Is there a good all in one website to check what is happening in the world and the effects that it can have on the ASX.

im new to the game and am really only watching the local ASX at the moment but realise i still need to get more up to date with what is happening globally to help forecast what will happen locally...


----------



## professor_frink (31 January 2011)

here's one that should be helpful:


http://stockcharts.com/def/servlet/Favorites.CServlet?obj=msummary&cmd=show&disp=SXA


----------



## Gringotts Bank (31 January 2011)

Google Finance

Yahoo Finance


----------



## sinner (31 January 2011)

shyguy said:


> Is there a good all in one website to check what is happening in the world and the effects that it can have on the ASX.
> 
> im new to the game and am really only watching the local ASX at the moment but realise i still need to get more up to date with what is happening globally to help forecast what will happen locally...




These days I like the futures board at finviz.com

http://finviz.com/futures.ashx

One quick check in the morning I know everything I need to know in under 30 seconds.


----------



## WaveSurfer (31 January 2011)

sinner said:


> These days I like the futures board at finviz.com
> 
> http://finviz.com/futures.ashx
> 
> One quick check in the morning I know everything I need to know in under 30 seconds.




Nice one sinner, thanks for that.


----------



## Junior (31 January 2011)

shyguy said:


> Is there a good all in one website to check what is happening in the world and the effects that it can have on the ASX.
> 
> im new to the game and am really only watching the local ASX at the moment but realise i still need to get more up to date with what is happening globally to help forecast what will happen locally...




Bloomberg is a good one.


----------



## ginar (31 January 2011)

shyguy said:


> Is there a good all in one website to check what is happening in the world and the effects that it can have on the ASX.
> 
> im new to the game and am really only watching the local ASX at the moment but realise i still need to get more up to date with what is happening globally to help forecast what will happen locally...







http://www.liveindices.com/


----------



## skc (31 January 2011)

WaveSurfer said:


> Nice one sinner, thanks for that.




Second that... If they can have spot coal and iron ore + the vix and bdi that would be perfect.

OTOH they do have the price of orange juice  Had no idea that's a futures contract!


----------



## sammy84 (31 January 2011)

skc said:


> OTOH they do have the price of orange juice  Had no idea that's a futures contract!




Haven't you seen trading places?

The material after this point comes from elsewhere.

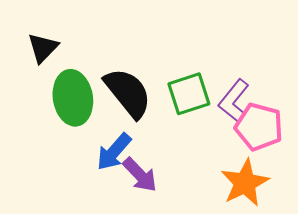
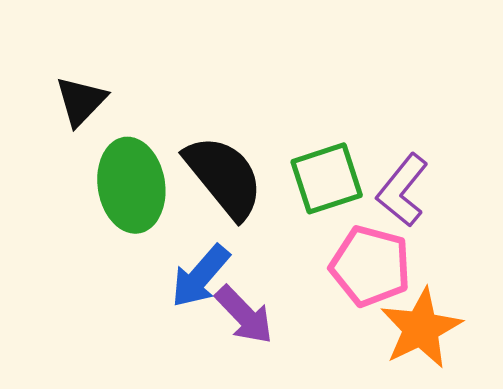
pink pentagon: (259, 127) -> (370, 266), moved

Eddie Murphy and Dan Aykroid made a fortune in frozen concentrated orange juice futures.


----------



## skc (31 January 2011)

sammy84 said:


> Haven't you seen trading places? Eddie Murphy and Dan Aykroid made a fortune in frozen concentrated orange juice futures.




Might have to get that video out.

It's amazing that when you sit down for breakfast every day you are facing so many futures contracts.

OJ
Coffee
Corn
Pork Belly
Cocoa
Oats
Soy Bean
Sugar

Now surely there is an arbitrage opportunity between the futures market and your local breakfast place


----------



## robusta (31 January 2011)

I normally look at Reuters

http://www.reuters.com/assets/curtainMainContentLoader?view=RSM-US-Curtain-MainContent-Markets


----------